Kuntu Repertory's The Chelsea Arms

An easygoing musical complements Kuntu's resources and people.

| January 30, 2013

No one could possibly assail the versatility of Ernest McCarty Jr. Not only did he write, compose and direct Kuntu Repertory Theatre's premiere of his The Chelsea Arms, but there he is on stage, providing the keyboard accompaniment. The one-time sideman for Errol Garner and Oscar Brown Jr. (not to mention the artistic director of Pittsburgh's New Horizon Theatre) has fashioned an easygoing musical that complements Kuntu's resources and people.

The title refers to a high-class, luxury-service residential hotel for folks in show business. The play focuses on five of the residents and the sympathetic manager, all of whom consider the theater their passion and the Chelsea Arms their home. The plot explores and explodes those feelings while the characters learn more about themselves and each other.

At the center of the action are three veterans: one working warhorse, one retired and one who can honestly, if uncharitably, be called a has-been. (She definitely needs a better agent.) The performers reminisce, fight and wrestle with the passing of time in blues-tinged song. At the performance I saw, Stephanie "Stevie" Akers filled in for Etta Cox in the star turn as the glamorous, haughty, high-maintenance Maria Hawkespeare. The granite-chinned Charles Timbers delivers a solid performance as the once-great Louis Gilchrist, whose résumé spanned Shakespeare and musicals. Cheryl Walker provides plenty of sass as struggling Anna Sterbich.

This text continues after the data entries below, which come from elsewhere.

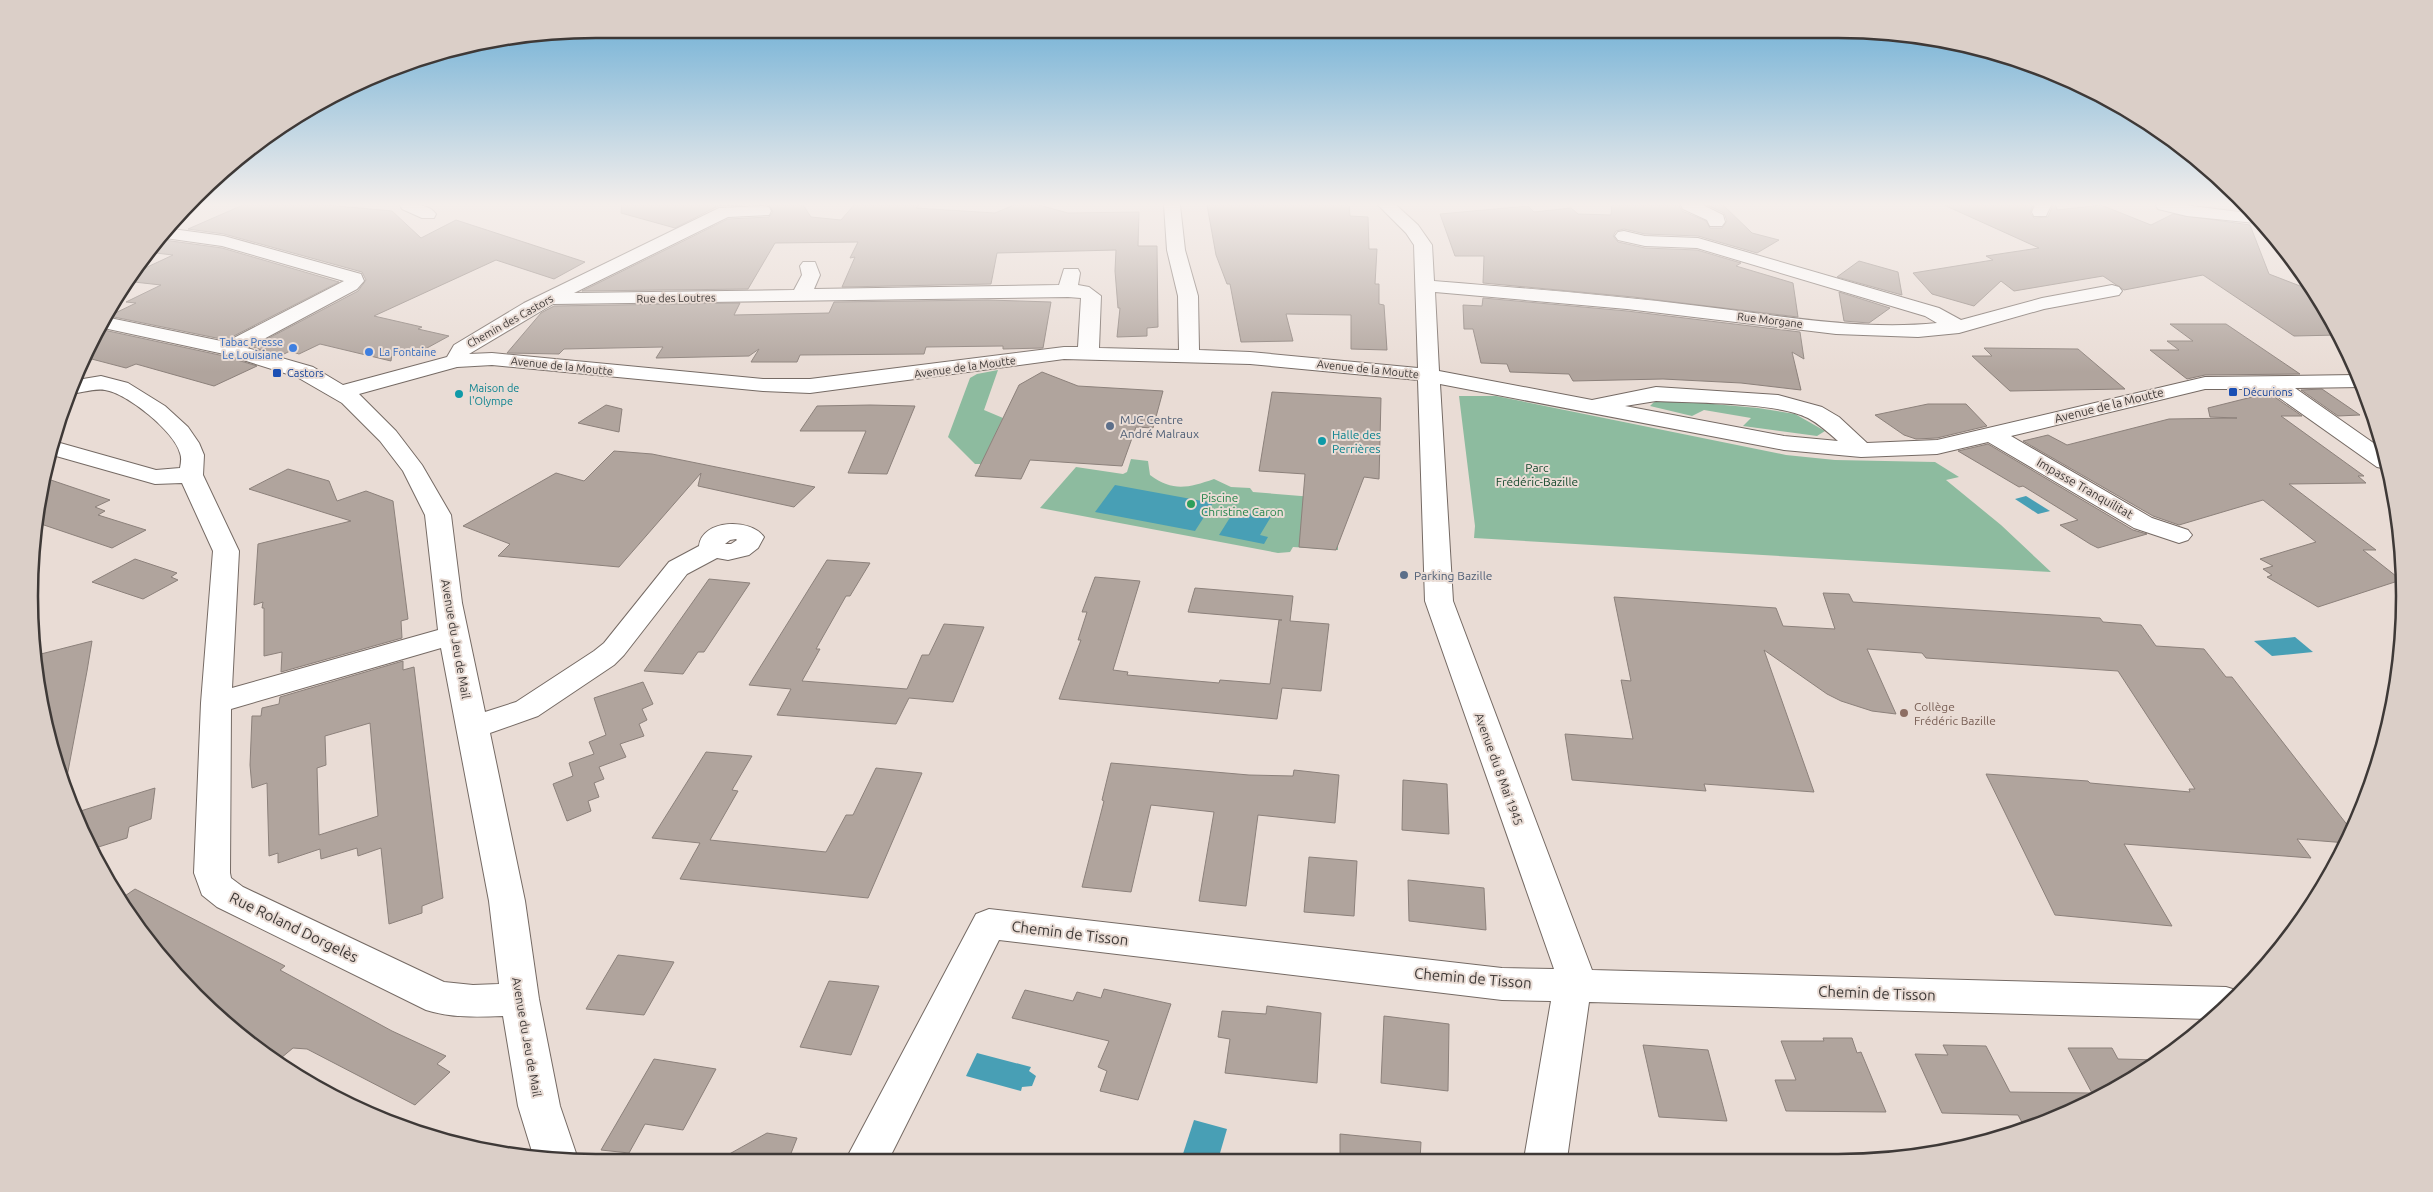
<svg xmlns="http://www.w3.org/2000/svg" width="2433" height="1192" font-family="Ubuntu,sans-serif">
<style>
.green{fill:#8dbb9f}
.water{fill:#489fb5}
.building{fill:#b0a49d;stroke:#8c817b;fill-rule:evenodd}
.lines{fill:none;stroke-linecap:round;stroke-linejoin:round}
.minor-casing{stroke:#756a64;stroke-width:2}
.minor{fill:#fff;fill-rule:evenodd}
.shop-dot{fill:#3f7fe0;stroke:#e9dcd5;stroke-width:2}
.transit-dot{fill:#1a4fb4;stroke:#e9dcd5;stroke-width:2}
.culture-dot{fill:#0f9aa8;stroke:#e9dcd5;stroke-width:2}
.service-dot{fill:#5c6f8a;stroke:#e9dcd5;stroke-width:2}
.leisure-dot{fill:#2e9e5b;stroke:#e9dcd5;stroke-width:2}
.education-dot{fill:#8d6e63;stroke:#e9dcd5;stroke-width:2}
.labels{text-anchor:middle;dominant-baseline:central;stroke-width:4;stroke-linejoin:round;paint-order:stroke}
.far-street-label{font-size:11px;fill:#3e3937;stroke:#e9dcd5}
.far-shop-label{font-size:11px;fill:#366cbe;stroke:#e9dcd5;text-anchor:end}
.far-transit-label{font-size:11px;fill:#164399;stroke:#e9dcd5;text-anchor:start}
.far-culture-label{font-size:11px;fill:#0d838f;stroke:#e9dcd5;text-anchor:start}
.street-label{font-size:12px;fill:#3e3937;stroke:#e9dcd5}
.service-label{font-size:12px;fill:#4e5e75;stroke:#e9dcd5;text-anchor:start}
.culture-label{font-size:12px;fill:#0d838f;stroke:#e9dcd5;text-anchor:start}
.park-label{font-size:12px;fill:#16492e;stroke:#e9dcd5}
.leisure-label{font-size:12px;fill:#27864d;stroke:#e9dcd5;text-anchor:start}
.education-label{font-size:12px;fill:#785e54;stroke:#e9dcd5;text-anchor:start}
.near-street-label{font-size:15px;fill:#3e3937;stroke:#e9dcd5}
.rim{fill:none;stroke:#3e3937;stroke-width:2.5}
</style>
<rect width="100%" height="100%" fill="#e9dcd5"/>
<g class="green">
<path d="M998 370 984 410 1003 418 981 464H975L948 437 970 378 977 374Z"/>
<path d="M1459 396H1496L1786 455 1835 460 1935 462 1959 477 1946 480 2001 525 2051 572 1474 538 1475 526Z"/>
<path d="M1657 399 1758 408 1795 414 1825 431 1817 436 1743 426 1751 418 1704 410 1692 416 1650 406Z"/>
<path d="M1131 459 1148 461 1150 475C1173 492 1188 488 1214 479L1231 487 1250 488 1253 492 1338 499V550L1293 547 1290 552 1278 553 1040 508 1076 467 1123 474 1127 472Z"/>
</g>
<g class="water">
<path d="M1115 485 1213 503 1195 531 1095 512Z"/>
<path d="M2026 496 2050 511 2038 514 2015 499Z"/>
<path d="M1236 508 1272 515 1260 535 1268 537 1264 544 1219 535Z"/>
<path d="M2295 637 2313 652 2272 656 2254 641Z"/>
<path d="M977 1053 1031 1067 1029 1071 1036 1076 1032 1086 1022 1087 1021 1091 966 1076Z"/>
<path d="M1194 1120 1227 1129 1218 1160H1181Z"/>
</g>
<g class="building">
<path d="M243 205H327L392 211 421 238 456 220 585 262 554 279 496 260 374 316 422 327 418 329 449 336 416 354 409 352 392 353 391 361 320 344 299 354 290 351 280 356 252 347 358 291 366 280 362 272 224 234 188 229Z"/>
<path d="M622 205H743L718 206 675 228 621 213Z"/>
<path d="M769 205H803L811 217 841 220 854 205H919L916 208 995 213 1014 205H1039L1068 213 1139 212 1138 246H1157L1158 327 1147 328V336L1117 337 1120 308H1118L1115 271 1116 250 997 253 991 284 842 287 855 257 850 258 858 242 775 243 748 289 582 291 728 219 769 217 773 212Z"/>
<path d="M1207 205H1349L1350 216 1368 217 1369 249H1377L1375 284H1379V304L1384 305 1387 350 1351 349V315L1286 314 1293 341 1241 342 1230 284H1227L1216 255Z"/>
<path d="M1612 205H1679L1682 211 1706 221 1710 228H1722L1727 221 1724 213 1707 205H1723L1752 233 1779 240 1757 253 1698 236 1645 234 1624 229 1616 231 1613 236 1618 242 1645 248 1697 250 1741 263 1736 266 1793 283 1798 317 1633 297 1483 283 1484 256H1455L1440 214 1528 206 1534 212 1571 208 1578 214 1611 215Z"/>
<path d="M1944 205H2033L2030 213 2034 218 2048 217 2053 205H2056L2057 210 2101 205 2151 225 2173 214 2250 225 2269 274 2313 291 2328 312 2339 335 2294 336 2203 275 2124 290 2103 276 2014 291 2001 281 1974 306 1932 294 1913 273 1993 260 1986 256 2039 248Z"/>
<path d="M164 240 222 248 339 282 226 340 109 316 136 303 126 302 161 285 125 281 128 276 173 255 147 252 152 245Z"/>
<path d="M1859 261 1898 272 1902 295 1837 277Z"/>
<path d="M1839 292 1890 308 1869 323 1844 321Z"/>
<path d="M1483 298 1627 311 1800 332 1804 359 1792 352 1801 390 1741 383 1663 379 1573 381 1569 374 1510 372 1507 364 1481 363 1473 329H1464L1463 305 1482 306Z"/>
<path d="M988 300 1051 302 1043 348 1003 349V346L926 347 924 354 800 355 797 362H751L759 349 749 356 656 358 663 347 564 349 559 354 507 353 541 313 554 306 740 303 734 315 781 314 829 313 834 302Z"/>
<path d="M2170 324H2226L2300 374 2205 375 2187 379 2150 350H2179L2167 341H2193Z"/>
<path d="M99 329 224 356 257 366 214 386 136 364 126 368 84 357Z"/>
<path d="M1984 348 2078 349 2125 389 2010 391 1972 356H1992Z"/>
<path d="M1042 372 1078 386 1163 391 1153 428 1136 427 1122 466 1030 460 1021 479 975 476 1019 385Z"/>
<path d="M2322 389 2360 415 2338 416 2301 390Z"/>
<path d="M2259 391H2266L2302 416H2281L2364 476H2358L2366 483 2289 484 2376 550H2363L2401 580 2318 607 2267 577 2272 575 2263 569 2273 566 2260 559 2316 542 2263 500 2179 525 2153 516 2023 441 2048 435 2067 445 2169 419 2237 418 2210 417 2208 408 2260 395Z"/>
<path d="M1272 392 1381 398 1379 479 1364 477 1336 550 1299 547 1305 474 1259 471Z"/>
<path d="M1928 404H1966L1987 426 1937 438 1916 439 1904 435 1875 415Z"/>
<path d="M606 405 622 409 619 432 578 423Z"/>
<path d="M870 405 915 406 887 474 848 473 866 431H800L817 406Z"/>
<path d="M1988 444 2133 530 2147 534 2098 548 2090 544 2060 525 2078 520 2023 486 2019 487 1958 451Z"/>
<path d="M614 451 652 454 815 487 794 507 698 486 701 473 619 567 498 556 510 544 463 526 556 473 584 481Z"/>
<path d="M288 469 329 481 337 501 366 491 393 501 408 619 401 621 402 638 281 672 282 652 264 656V608H262L263 602 254 605 258 544 351 521 249 489Z"/>
<path d="M42 477 110 500 95 507 105 511 98 515 146 530 112 548 35 522Z"/>
<path d="M135 559 177 573 171 577 178 580 143 599 92 582Z"/>
<path d="M827 560 870 563 850 596H846L816 649H820L802 681 907 689 922 655H929L944 624 984 627 953 702 909 698 896 724 777 715 791 689 749 685Z"/>
<path d="M1095 577 1140 581 1113 670 1128 672 1127 675 1219 683 1220 680 1270 684 1279 620H1282L1188 612 1195 588 1293 596 1290 621 1329 624 1321 691 1282 688 1277 719 1059 699 1081 640H1078L1087 612H1082Z"/>
<path d="M709 579 750 583 704 652H698L683 674 644 671Z"/>
<path d="M1823 593 1849 594 1853 602 2100 618 2103 622 2141 625 2156 646 2204 649 2226 677H2232L2352 831 2347 843 2297 839 2311 858 2124 844 2172 926 2055 915 1986 774 2088 781 2090 783 2190 792 2189 789H2195L2118 671 1926 658 1922 653 1867 649 1896 714 1872 711 1841 701 1827 694 1764 650 1814 792 1704 784 1706 791 1572 780 1565 734 1633 739 1621 680 1631 681 1614 597 1776 608 1783 626 1835 629Z"/>
<path d="M92 641 87 671 65 787 48 743 34 670 33 656Z"/>
<path d="M403 661V670L414 667 443 898 422 906V913L389 924 381 848 358 856 357 848 321 859 320 849 278 863V853L269 856 267 783 252 788 250 765 252 716H261L262 708 279 704 280 697ZM370 723 378 816 319 835 317 768 326 765 325 736Z"/>
<path d="M643 682 653 704 642 709 647 720 639 724 644 736 620 744 626 757 599 767 604 779 594 783 599 797 588 801 591 811 567 821 553 784 573 776 569 763 594 754 589 742 606 735 594 698Z"/>
<path d="M706 752 752 756 732 790 738 791 710 840 826 852 846 815H853L876 768 922 773 868 898 680 879 700 843 652 838Z"/>
<path d="M1111 763 1249 775 1293 776 1294 770 1339 775 1335 823 1258 815 1246 906 1199 901 1214 812 1151 805 1131 892 1082 887 1104 801 1102 800Z"/>
<path d="M1403 780 1447 784 1449 834 1402 830Z"/>
<path d="M155 788 151 819 129 827 127 838 89 850 74 813Z"/>
<path d="M1309 857 1357 861 1354 916 1304 912Z"/>
<path d="M1408 880 1484 888 1486 930 1409 921Z"/>
<path d="M135 889 285 966 280 970 392 1031 446 1056 437 1064 450 1072 415 1105 307 1049 293 1048 281 1058 245 1038 195 997 125 911 122 898Z"/>
<path d="M618 955 674 962 644 1015 586 1009Z"/>
<path d="M829 981 879 986 851 1055 800 1047Z"/>
<path d="M1104 989 1171 1004 1138 1100 1100 1091 1107 1071 1098 1067 1109 1041 1012 1018 1025 990 1073 1001 1077 992 1101 998Z"/>
<path d="M1267 1006 1321 1013 1317 1083 1225 1073 1230 1039 1218 1037 1222 1011 1266 1014Z"/>
<path d="M1384 1016 1449 1024 1448 1091 1381 1083Z"/>
<path d="M1823 1038H1852L1857 1053 1861 1052 1886 1112 1786 1111 1775 1080H1796L1781 1041H1824Z"/>
<path d="M1643 1045 1708 1050 1727 1121 1659 1117Z"/>
<path d="M1943 1045 1986 1046 2010 1092 2092 1093 2068 1048H2112L2118 1059 2161 1060 2152 1067 2054 1120 2025 1128 2018 1115 1942 1113 1915 1054 1948 1055Z"/>
<path d="M654 1059 716 1069 683 1130 645 1124 629 1153 601 1150Z"/>
<path d="M767 1133 797 1138 788 1161 715 1162Z"/>
<path d="M1340 1134 1421 1142 1420 1160H1340Z"/>
</g>
<g class="lines">
<defs>
<g id="minor">
<path d="M400 205C412 205 428 203 436 214L434 218H422L402 209Z"/>
<path d="M1164 205H1180L1185 250 1198 296 1199 350 1250 352 1418 368 1414 245 1406 233 1378 205H1396L1418 225 1432 245 1434 281C1522 288 1611 295 1699 306 1777 315 1859 331 1937 323L1925 316 1697 248 1645 246 1618 240 1615 236 1618 232 1624 231 1645 236 1698 238 1939 308 1961 320 2042 298 2112 285 2119 287 2122 291 2119 295 2044 309 1959 333 1918 337 1836 334 1627 309 1435 292 1439 371 1592 400 1656 387 1778 395 1822 407 1839 417 1867 443 1937 440 2205 377 2356 375 2362 387 2295 388 2382 449 2387 469 2377 467 2267 389H2205L2011 436 2152 518 2188 530 2192 535 2188 540 2179 543 2134 528 1988 442 1937 454 1861 457 1784 450 1440 384 1453 601 1592 970 2226 987 2239 991 2208 1019 1589 1002 1567 1159H1524L1551 1001 1502 1000 999 940 888 1161H845L976 914 989 909 1502 968 1554 969 1425 601 1418 380 1250 364 1064 359 810 393 763 391 492 365 457 367 359 394 396 431 422 465 451 515 462 603 485 712 516 702 594 651 604 643 669 562 699 546C702 519 751 518 764 537L758 548 749 555 728 560 717 558 687 574 624 655 614 665 538 716 490 733 525 901 539 999 560 1106 579 1162H559L534 1158 518 1106 503 1016C477 1017 451 1018 426 1010L217 907 202 895 194 873 201 703 213 551 182 483 155 484 49 454 53 441 156 470 180 468C181 463 182 458 180 453 175 432 127 393 105 390 92 388 80 394 67 394L71 381 101 376 128 383 165 406 188 427 199 443 204 455 203 475 239 551 232 688 438 630 425 515 403 471 380 441 342 403 297 377 224 354 99 327 105 317 226 342 344 281 222 246 158 237 165 228 224 236 361 274 364 281 357 289 247 348 313 367 343 385 447 357 454 345 524 303 719 208 763 206 769 207 771 211 769 215 728 217 574 293 794 290 802 275 800 266 803 262H815L820 275 814 289 1059 285 1064 269H1078L1080 273 1078 285 1089 287 1101 296 1099 348 1179 350 1178 296 1167 250ZM1068 297 1081 298 1078 347H1064L810 379H763L492 353 469 354 553 304ZM1656 401C1694 403 1776 402 1808 418 1819 424 1828 432 1838 441L1784 436 1625 406ZM730 540 736 539 737 540 731 544H725ZM441 648 489 901 499 984 473 985 444 982 243 887 231 878 230 873 231 709Z"/>
<path d="M1681 205H1703L1723 215 1725 222 1722 226H1710L1707 220 1683 209Z"/>
<path d="M2035 205H2051L2046 216H2034L2032 212Z"/>
<path d="M2156 205H2184L2255 214 2265 224 2187 216 2158 209Z"/>
</g>
</defs>
<use href="#minor" class="minor-casing"/>
<use href="#minor" class="minor"/>
</g>
<linearGradient id="sky" x2="0" y2="1"><stop stop-color="#68acd4"/><stop offset="0.55" stop-color="#f5efec"/><stop offset="1" stop-color="#f5efec" stop-opacity="0"/></linearGradient>
<rect width="2433" height="372" fill="url(#sky)"/>
<g class="shop-dot">
<circle cx="293" cy="348" r="5"/>
<circle cx="369" cy="352" r="5"/>
</g>
<g class="transit-dot">
<rect x="272" y="368" width="10" height="10" rx="2.5"/>
<rect x="2228" y="387" width="10" height="10" rx="2.5"/>
</g>
<g class="culture-dot">
<circle cx="459" cy="394" r="5"/>
<circle cx="1322" cy="441" r="5"/>
</g>
<g class="service-dot">
<circle cx="1110" cy="426" r="5"/>
<circle cx="1404" cy="575" r="5"/>
</g>
<circle class="leisure-dot" cx="1191" cy="504" r="5"/>
<circle class="education-dot" cx="1904" cy="713" r="5"/>
<g class="labels">
<g class="far-street-label">
<text transform="translate(676 298) rotate(-1)">Rue des Loutres</text>
<text transform="translate(1770 320) rotate(7)">Rue Morgane</text>
<text transform="translate(510 321) rotate(-29)">Chemin des Castors</text>
<text transform="translate(562 366) rotate(6)">Avenue de la Moutte</text>
<text transform="translate(965 367) rotate(-8)">Avenue de la Moutte</text>
<text transform="translate(1368 369) rotate(6)">Avenue de la Moutte</text>
</g>
<g class="far-shop-label">
<text x="283" y="342">Tabac Presse<tspan x="283" dy="13">Le Louisiane</tspan></text>
<text x="379" y="352" text-anchor="start">La Fontaine</text>
</g>
<g class="far-transit-label">
<text x="287" y="373">Castors</text>
<text x="2243" y="392">Décurions</text>
</g>
<g class="far-culture-label">
<text x="469" y="388">Maison de<tspan x="469" dy="13">l'Olympe</tspan></text>
</g>
<g class="street-label">
<text transform="translate(2109 405) rotate(-14)">Avenue de la Moutte</text>
<text transform="translate(2085 488) rotate(30)">Impasse Tranquilitat</text>
<text transform="translate(456 639) rotate(80)">Avenue du Jeu de Mail</text>
<text transform="translate(1499 769) rotate(70)">Avenue du 8 Mai 1945</text>
<text transform="translate(527 1037) rotate(80)">Avenue du Jeu de Mail</text>
</g>
<g class="service-label">
<text x="1120" y="419">MJC Centre<tspan x="1120" dy="14">André Malraux</tspan></text>
<text x="1414" y="575">Parking Bazille</text>
</g>
<g class="culture-label">
<text x="1332" y="434">Halle des<tspan x="1332" dy="14">Perrières</tspan></text>
</g>
<g class="park-label">
<text x="1537" y="467">Parc<tspan x="1537" dy="14">Frédéric-Bazille</tspan></text>
</g>
<g class="leisure-label">
<text x="1201" y="497">Piscine<tspan x="1201" dy="14">Christine Caron</tspan></text>
</g>
<g class="education-label">
<text x="1914" y="706">Collège<tspan x="1914" dy="14">Frédéric Bazille</tspan></text>
</g>
<g class="near-street-label">
<text transform="translate(294 927) rotate(26)">Rue Roland Dorgelès</text>
<text transform="translate(1070 933) rotate(7)">Chemin de Tisson</text>
<text transform="translate(1473 978) rotate(5)">Chemin de Tisson</text>
<text transform="translate(1877 993) rotate(2)">Chemin de Tisson</text>
</g>
</g>
<path d="M0 0H2433V1192H0ZM596 38H1838A558 558 0 0 1 2396 596V596A558 558 0 0 1 1838 1154H596A558 558 0 0 1 38 596V596A558 558 0 0 1 596 38Z" fill="#dbcfc8" fill-rule="evenodd"/>
<path class="rim" d="M596 38H1838A558 558 0 0 1 2396 596V596A558 558 0 0 1 1838 1154H596A558 558 0 0 1 38 596V596A558 558 0 0 1 596 38Z"/>
</svg>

For counterpoint there are three more varied characters. Delana Flowers lights up her role as an up-and-coming dancer — a metaphorical human exclamation mark — with all dials set at 11. Kim El shows well the cracks in the businesslike demeanor of the hotel manager and her struggle to subsume her feelings. And Michael Moats provides a few surprises as the "villain" critic, unfortunately named Jonathan Krackorne. 

Applause also to: Adam Turner and Adonis Whitner as various supporting characters; sound and lighting designer Wayne Gaines; set designer and technical director Kenneth M. Ellis; and Herb Newsome for set construction, among others. Apparently everyone at Kuntu Rep multi-tasks.